▶ What to produce: With both ends included, repeat exactly the lines of the entries below from the one containing "ring mcp: (6, 252)" down to the one containing "pinky tip: (314, 335)", and no others.

(Data records)

↓

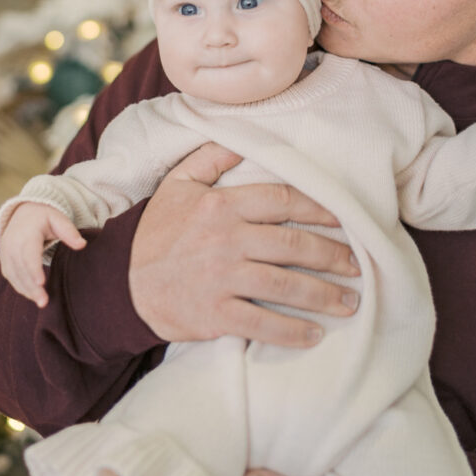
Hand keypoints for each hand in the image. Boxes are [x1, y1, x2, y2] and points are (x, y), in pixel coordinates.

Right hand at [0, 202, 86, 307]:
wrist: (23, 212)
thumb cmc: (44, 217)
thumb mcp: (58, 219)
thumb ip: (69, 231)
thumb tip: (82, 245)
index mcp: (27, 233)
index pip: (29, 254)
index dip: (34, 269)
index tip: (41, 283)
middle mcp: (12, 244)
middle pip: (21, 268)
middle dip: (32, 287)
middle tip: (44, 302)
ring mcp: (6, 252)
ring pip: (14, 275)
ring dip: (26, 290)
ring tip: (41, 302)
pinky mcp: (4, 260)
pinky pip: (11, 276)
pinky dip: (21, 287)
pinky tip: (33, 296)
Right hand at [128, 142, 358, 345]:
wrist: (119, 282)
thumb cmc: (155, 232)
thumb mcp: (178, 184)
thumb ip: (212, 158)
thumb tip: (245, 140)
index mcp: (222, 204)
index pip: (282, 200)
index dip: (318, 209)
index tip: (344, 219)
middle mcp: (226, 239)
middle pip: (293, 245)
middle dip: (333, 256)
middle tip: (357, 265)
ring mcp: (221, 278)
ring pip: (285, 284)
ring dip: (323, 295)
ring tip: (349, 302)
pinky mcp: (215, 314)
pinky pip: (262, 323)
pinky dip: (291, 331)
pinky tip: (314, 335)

↑
↓

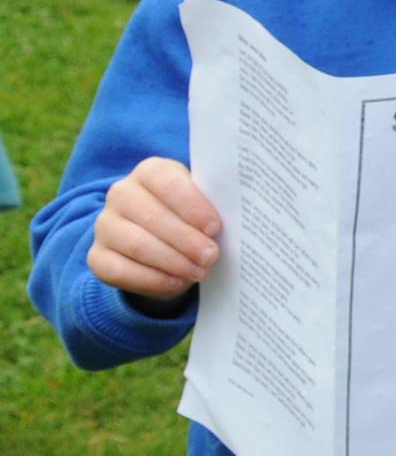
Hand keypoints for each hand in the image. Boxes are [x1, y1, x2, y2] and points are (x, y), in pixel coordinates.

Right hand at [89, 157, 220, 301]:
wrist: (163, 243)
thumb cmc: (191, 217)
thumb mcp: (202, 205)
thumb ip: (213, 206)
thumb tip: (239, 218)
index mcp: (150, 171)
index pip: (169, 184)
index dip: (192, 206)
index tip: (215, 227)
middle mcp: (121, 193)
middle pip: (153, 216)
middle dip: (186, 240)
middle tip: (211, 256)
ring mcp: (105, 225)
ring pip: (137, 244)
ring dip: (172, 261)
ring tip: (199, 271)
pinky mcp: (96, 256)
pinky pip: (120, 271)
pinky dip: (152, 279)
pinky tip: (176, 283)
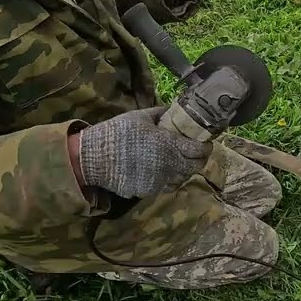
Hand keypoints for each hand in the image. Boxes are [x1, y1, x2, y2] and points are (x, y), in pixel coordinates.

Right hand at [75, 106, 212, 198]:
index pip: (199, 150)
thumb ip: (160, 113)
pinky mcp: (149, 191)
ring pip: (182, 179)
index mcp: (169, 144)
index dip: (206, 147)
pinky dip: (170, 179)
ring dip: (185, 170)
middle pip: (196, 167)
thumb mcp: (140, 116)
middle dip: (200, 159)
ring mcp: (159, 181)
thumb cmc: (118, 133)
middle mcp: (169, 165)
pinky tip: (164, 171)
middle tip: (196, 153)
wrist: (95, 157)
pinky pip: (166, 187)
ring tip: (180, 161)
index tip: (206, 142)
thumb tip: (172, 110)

↑

▶ Solution:
ring mcp: (6, 252)
ring pip: (14, 275)
ring dip: (26, 290)
ring tip: (41, 302)
pinky mcp: (4, 260)
pinky pip: (11, 276)
pinky dip: (21, 287)
pinky tip: (33, 296)
Right hand at [128, 142, 358, 345]:
wrist: (119, 282)
thumb cmc: (155, 232)
thumb mcp: (178, 184)
thumb ip: (212, 158)
thumb tip: (245, 140)
index mcp: (222, 204)
index pip: (282, 200)
index dip: (318, 209)
index tip: (344, 219)
middle mcp: (226, 239)
middle pip: (293, 245)
middle dip: (333, 256)
middle tip: (357, 265)
ring mcp: (221, 278)
ring pip: (285, 284)
ring dip: (323, 295)
ring tip: (349, 302)
pinky mcp: (215, 314)
pinky pip: (262, 323)
pinky dip: (291, 331)
pinky tip: (314, 335)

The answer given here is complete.